#### PROBLEM REQUIREMENTS:
Gather the lines below that include the string "avons", copying each in full.

#### EXCERPTED DATA:
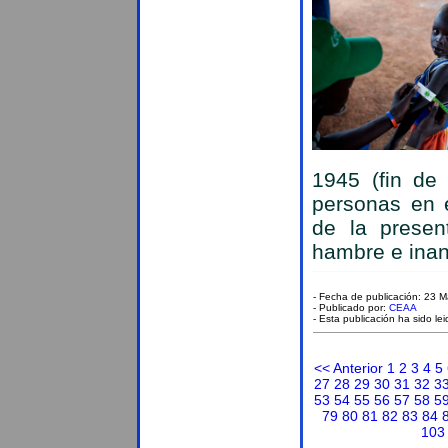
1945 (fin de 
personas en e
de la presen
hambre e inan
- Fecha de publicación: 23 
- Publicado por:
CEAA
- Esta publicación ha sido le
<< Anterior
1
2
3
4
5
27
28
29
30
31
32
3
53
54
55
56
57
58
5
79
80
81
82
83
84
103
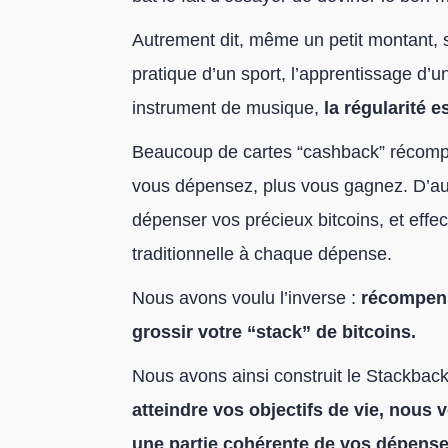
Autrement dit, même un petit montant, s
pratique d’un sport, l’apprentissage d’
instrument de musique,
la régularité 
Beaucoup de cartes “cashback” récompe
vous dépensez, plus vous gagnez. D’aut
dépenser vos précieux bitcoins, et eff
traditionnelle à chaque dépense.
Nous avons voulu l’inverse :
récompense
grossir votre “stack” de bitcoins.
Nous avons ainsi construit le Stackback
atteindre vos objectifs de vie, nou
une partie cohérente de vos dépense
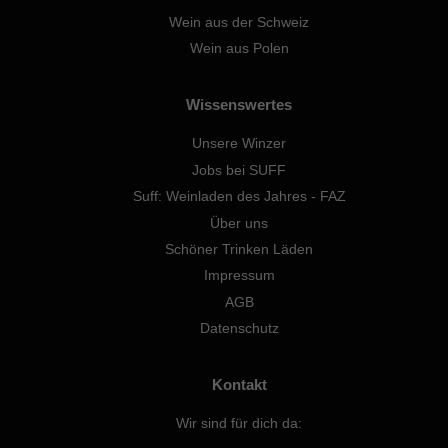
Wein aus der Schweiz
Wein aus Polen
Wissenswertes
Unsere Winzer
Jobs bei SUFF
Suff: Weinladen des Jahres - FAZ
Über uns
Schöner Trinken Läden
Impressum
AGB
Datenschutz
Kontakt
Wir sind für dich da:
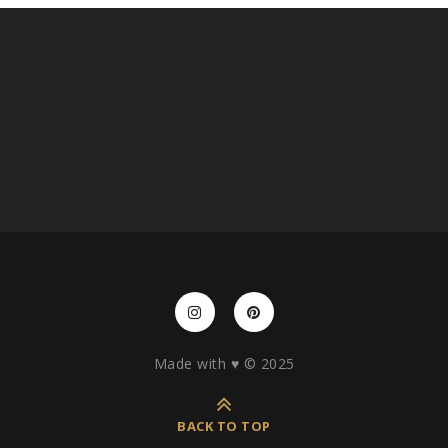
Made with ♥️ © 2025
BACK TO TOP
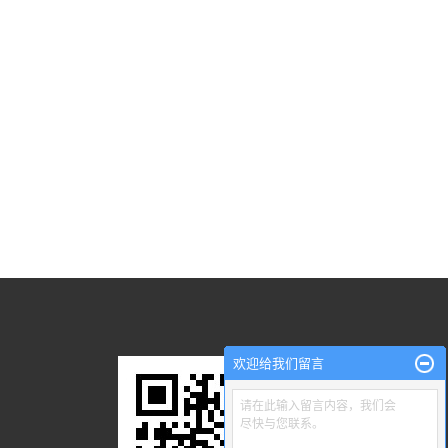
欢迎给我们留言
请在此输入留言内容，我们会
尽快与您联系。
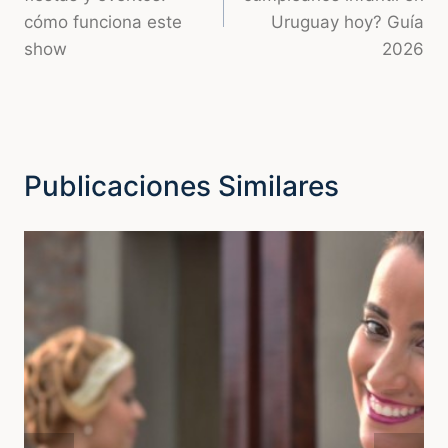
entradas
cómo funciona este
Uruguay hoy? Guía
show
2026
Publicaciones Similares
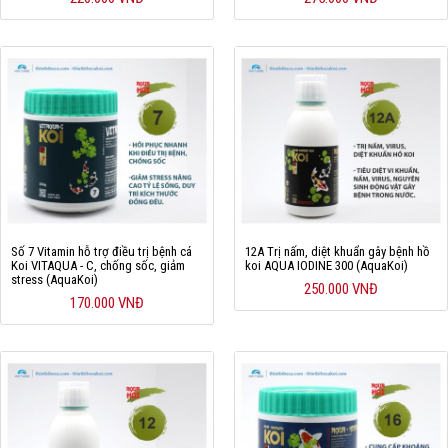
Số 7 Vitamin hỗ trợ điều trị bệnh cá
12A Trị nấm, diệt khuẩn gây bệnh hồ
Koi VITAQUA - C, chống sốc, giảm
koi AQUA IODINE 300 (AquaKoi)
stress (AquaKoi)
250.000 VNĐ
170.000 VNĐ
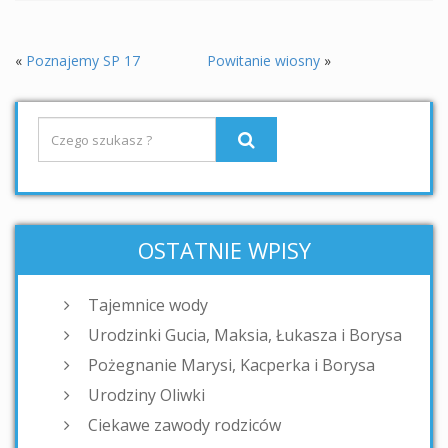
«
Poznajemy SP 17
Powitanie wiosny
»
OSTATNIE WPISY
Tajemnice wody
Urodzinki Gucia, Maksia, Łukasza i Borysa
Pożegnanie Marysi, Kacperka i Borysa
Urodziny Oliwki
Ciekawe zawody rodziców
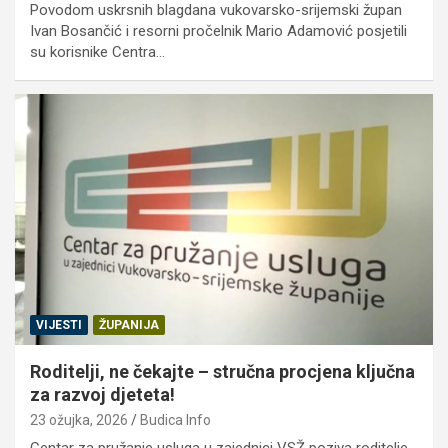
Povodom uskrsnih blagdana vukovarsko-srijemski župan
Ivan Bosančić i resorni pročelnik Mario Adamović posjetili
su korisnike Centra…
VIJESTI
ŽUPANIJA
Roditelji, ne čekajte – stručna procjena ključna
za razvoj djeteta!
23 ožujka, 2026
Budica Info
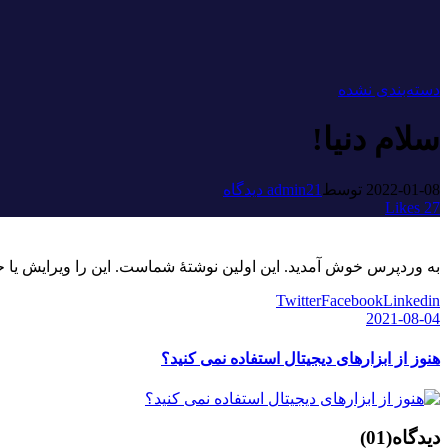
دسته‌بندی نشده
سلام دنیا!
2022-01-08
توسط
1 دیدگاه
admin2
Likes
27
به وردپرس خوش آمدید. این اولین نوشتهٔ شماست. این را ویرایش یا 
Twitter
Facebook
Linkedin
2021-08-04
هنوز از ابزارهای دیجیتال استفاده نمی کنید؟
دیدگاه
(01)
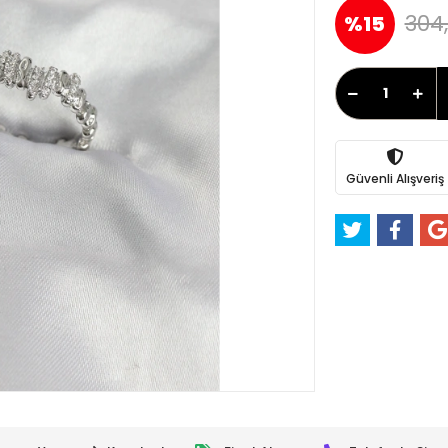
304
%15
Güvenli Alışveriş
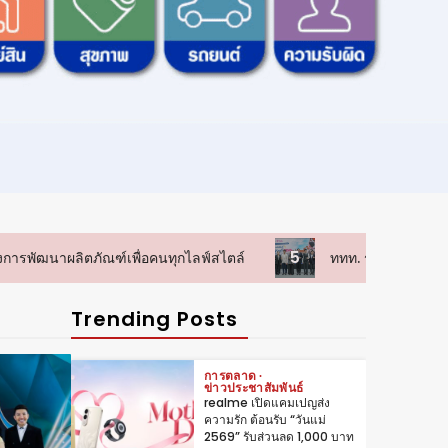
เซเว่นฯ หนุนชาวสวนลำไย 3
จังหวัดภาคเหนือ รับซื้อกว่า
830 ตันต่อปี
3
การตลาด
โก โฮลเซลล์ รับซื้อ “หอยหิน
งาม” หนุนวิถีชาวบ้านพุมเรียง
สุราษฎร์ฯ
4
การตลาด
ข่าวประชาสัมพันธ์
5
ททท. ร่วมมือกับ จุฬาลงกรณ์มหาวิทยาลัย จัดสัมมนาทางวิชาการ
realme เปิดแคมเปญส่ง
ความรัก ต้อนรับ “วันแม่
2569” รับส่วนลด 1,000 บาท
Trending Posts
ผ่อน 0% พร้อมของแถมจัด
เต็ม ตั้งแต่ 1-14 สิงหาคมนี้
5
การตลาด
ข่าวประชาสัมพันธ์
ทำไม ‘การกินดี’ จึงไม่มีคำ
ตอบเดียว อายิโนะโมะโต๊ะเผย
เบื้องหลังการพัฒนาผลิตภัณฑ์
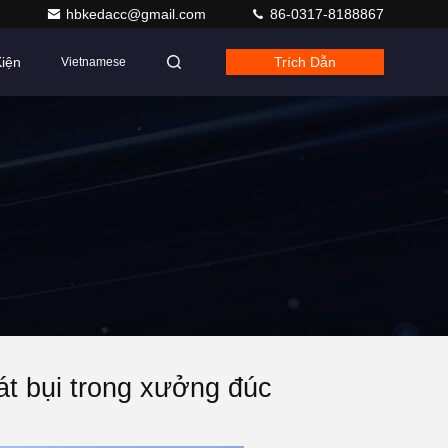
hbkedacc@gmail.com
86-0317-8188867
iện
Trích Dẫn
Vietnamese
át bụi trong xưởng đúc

#### COMPLETED EXERCISE:
Nous avons voulu l’inverse :
Nous avons ainsi construit le Stackback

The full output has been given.